Workers in mass industrial professions are now required to know the composition and properties of various types of raw materials and materials, methods of chemically changing them, the properties of the most common chemical reagents, the nature of their effect on the main materials, etc. All workers in mass professions of agricultural labor are now required to know the composition plants and soils, nutritional chemistry and chemical methods of controlling weeds, pests and plant diseases, properties and methods of storing fertilizers, herbicides, insectofungicides, nutritional chemistry and keeping farm animals, scientific basis for preventing corrosion of agricultural machines, knowledge of the composition and properties of motor fuel, theories rational combustion of it, etc. Construction workers are required to know the composition and properties of building materials, the chemical basis of their use, etc.
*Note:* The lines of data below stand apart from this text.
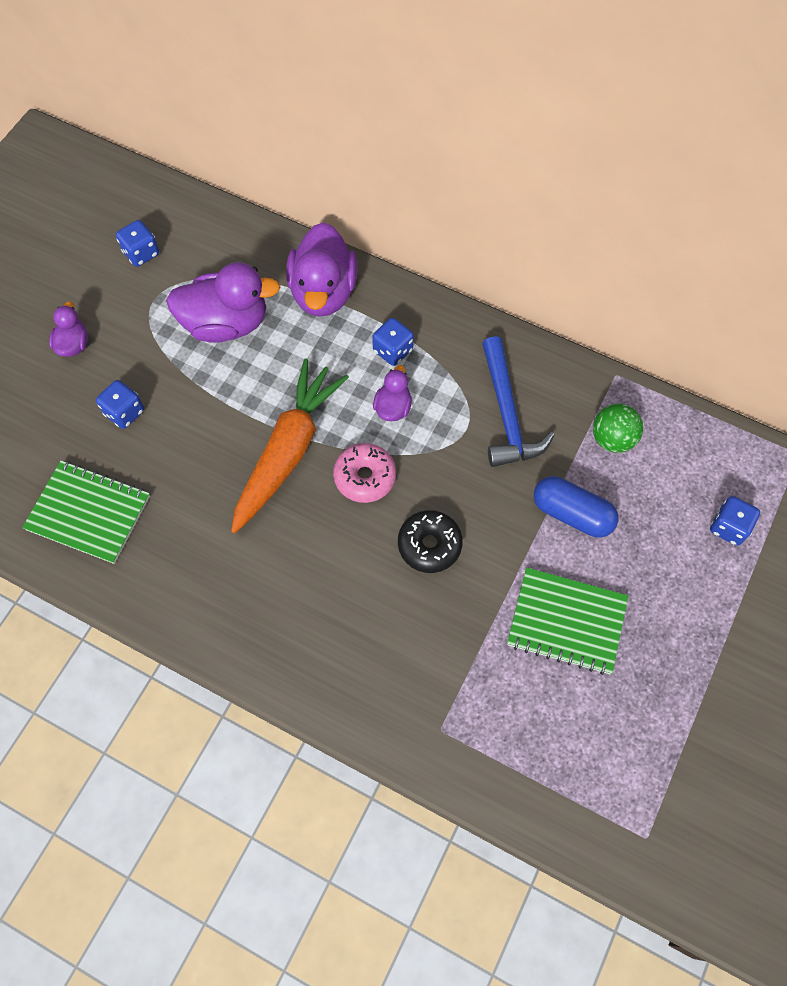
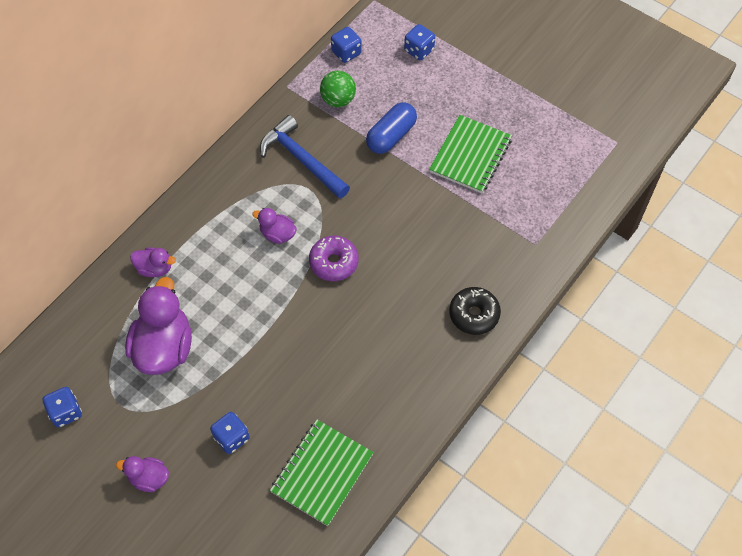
camera: 80 degrees left, 5 degrees down
(288, 450) = (298, 313): orange carrot -> none
(323, 292) = (155, 268): purple duck -> purple duck, size x0.51
(365, 477) = (334, 262): pink donut -> purple donut
(393, 350) = (226, 226): blue dice -> blue dice (346, 53)
(429, 545) = (398, 228): black donut -> black donut (474, 314)
(507, 413) = (302, 160): blue hammer -> blue hammer turned 135 degrees counterclockwise

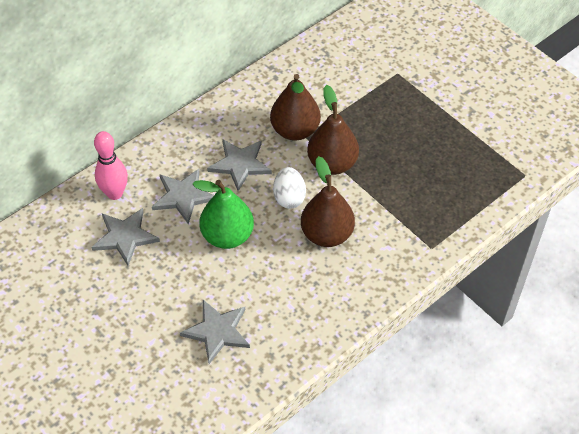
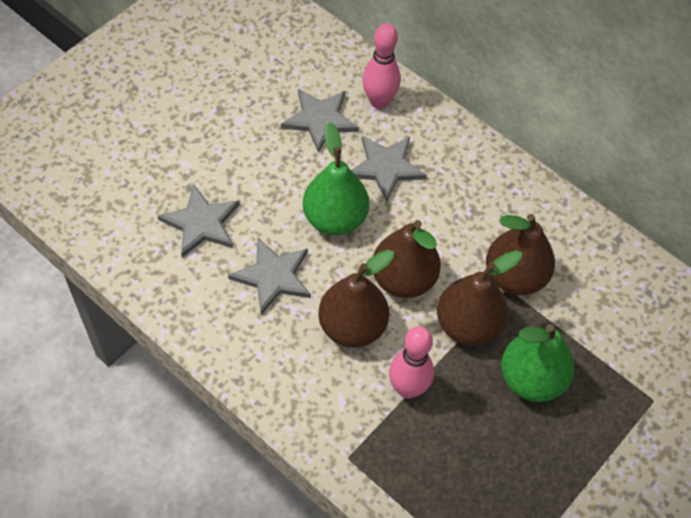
camera: 80 degrees right, 5 degrees up
(240, 164) = (445, 220): grey star -> grey star (273, 276)
(289, 197) = (403, 279): white egg -> brown pear
(377, 134) = (531, 379): none -> green pear
(380, 206) = (407, 388): none -> pink bowling pin

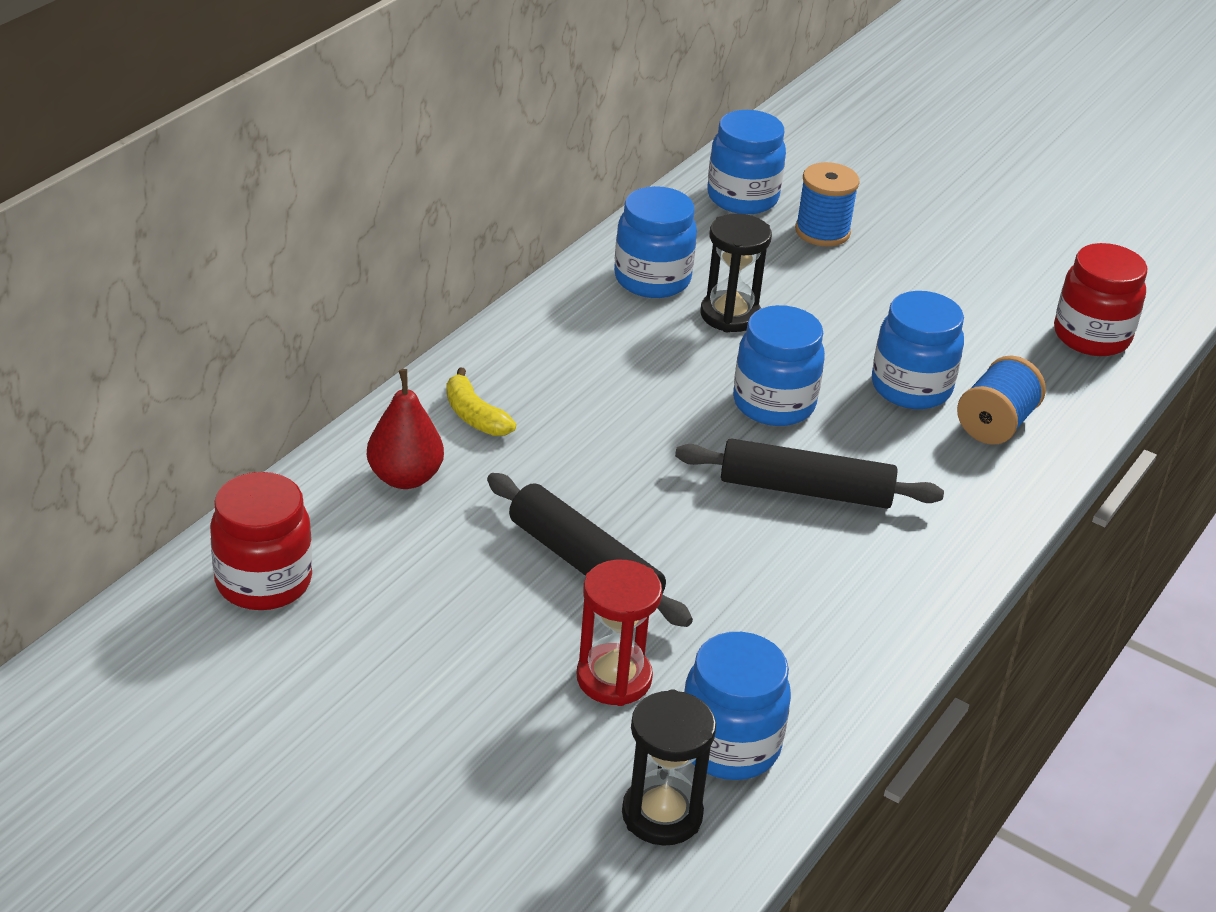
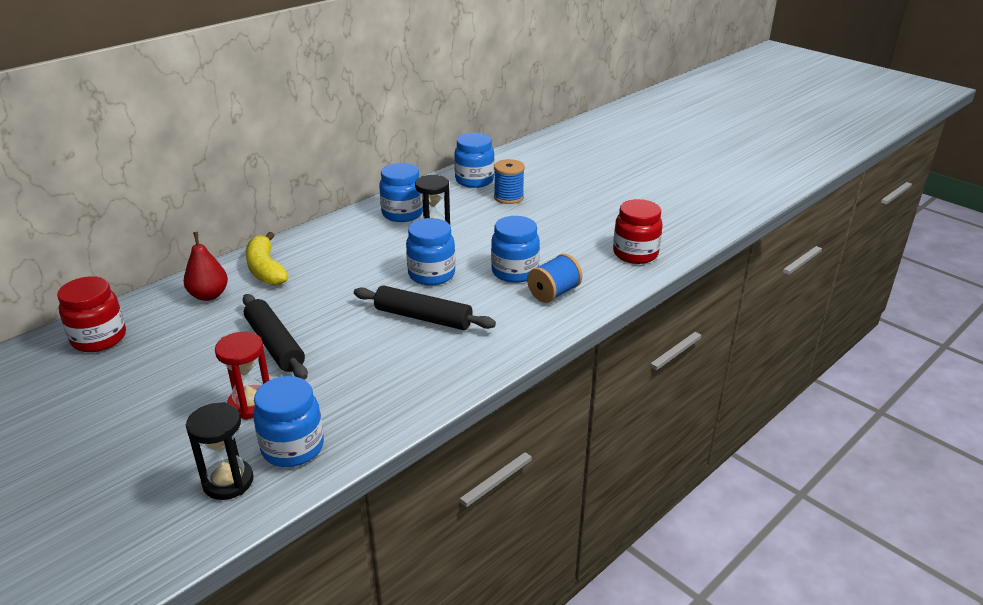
camera: 15 degrees right, 5 degrees down
(475, 416) = (266, 269): yellow banana -> yellow banana, size x1.58

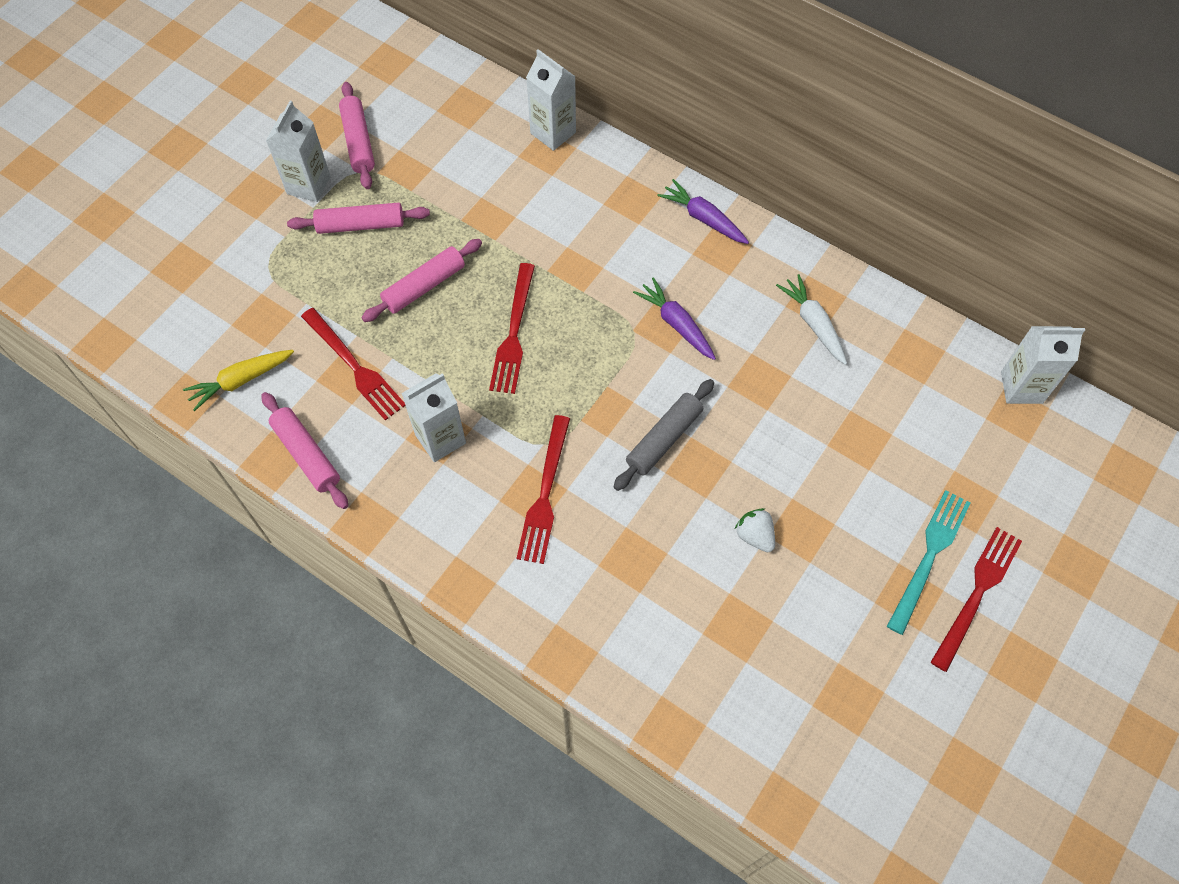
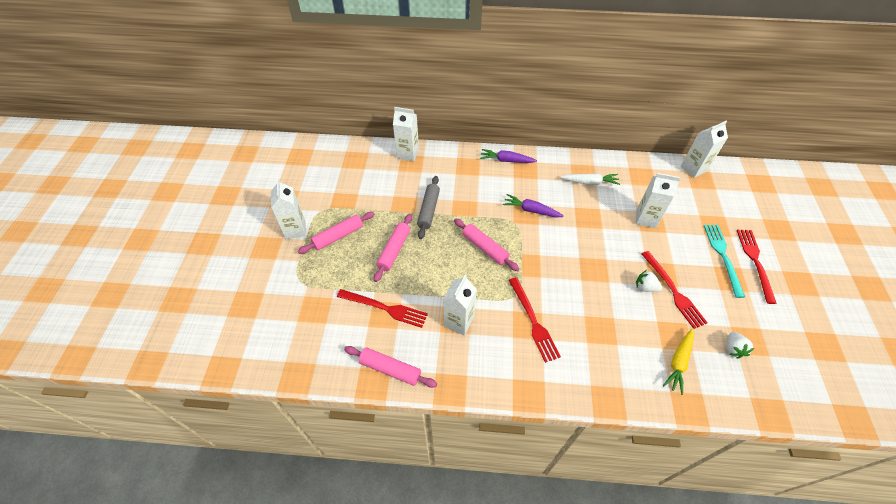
camera: 30 degrees left, 10 degrees down
(240, 381) = (323, 349): yellow carrot -> yellow carrot (678, 363)
(358, 141) = (309, 198): pink rolling pin -> pink rolling pin (485, 248)
(513, 333) = (457, 251): red fork -> red fork (673, 291)
(664, 439) = (568, 264): grey rolling pin -> grey rolling pin (428, 210)
(810, 695) = (733, 349): none -> white strawberry
(813, 323) = (590, 182): white carrot -> white carrot turned 150 degrees clockwise
(855, 431) = (646, 218): none -> white carton

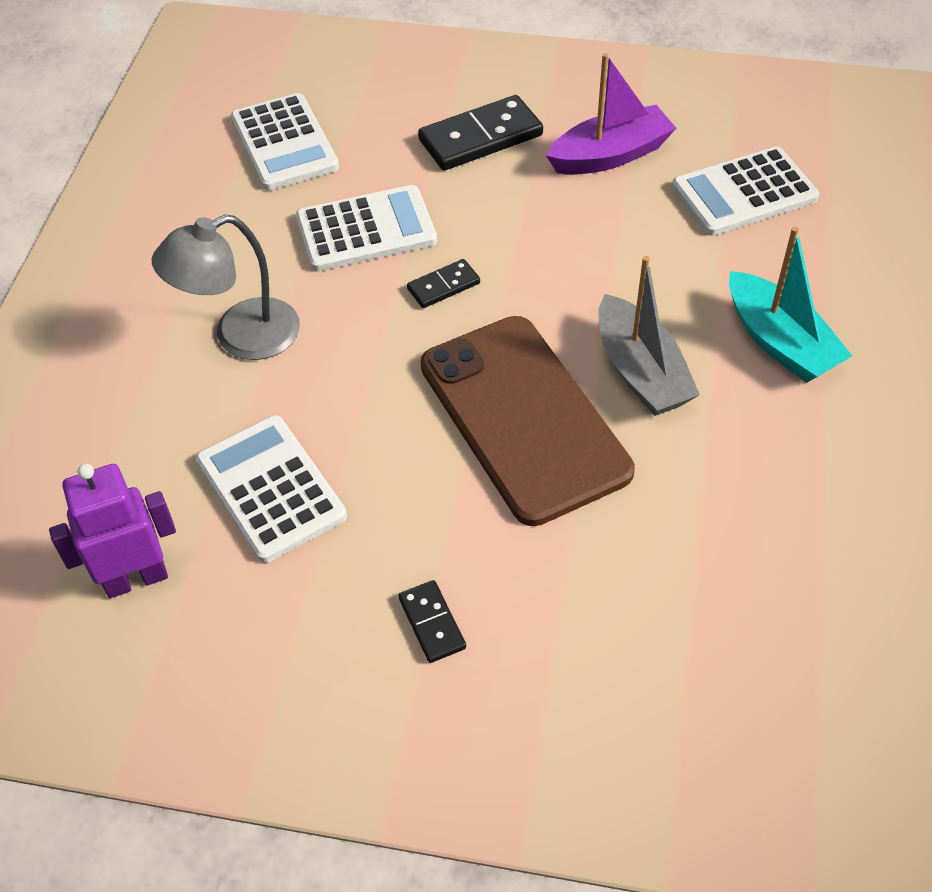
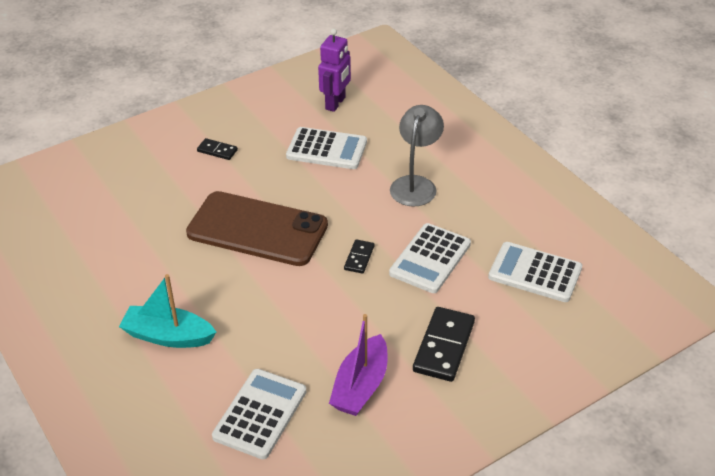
camera: 135 degrees right, 10 degrees down
(640, 372) = (224, 279): grey boat -> none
With technological progress, the elimination of the significant difference between mental and physical labor, and the rise of production workers to the level of intellectual workers, these educational requirements will become increasingly broader and deeper.

To meet these requirements of communist construction, it is necessary that during their studies at school our students receive solid and systematic knowledge of chemistry, an orientation in the scientific principles of chemical production, information about the successes and tasks of the country's chemicalization, and some practical skills in handling the products of the chemical industry. Students who have the basics of chemistry, practical knowledge and skills will quickly and better master various types of work in production and at the same time will be a good addition to technical schools and universities that train qualified personnel for the increasingly chemical-based national economy of the country.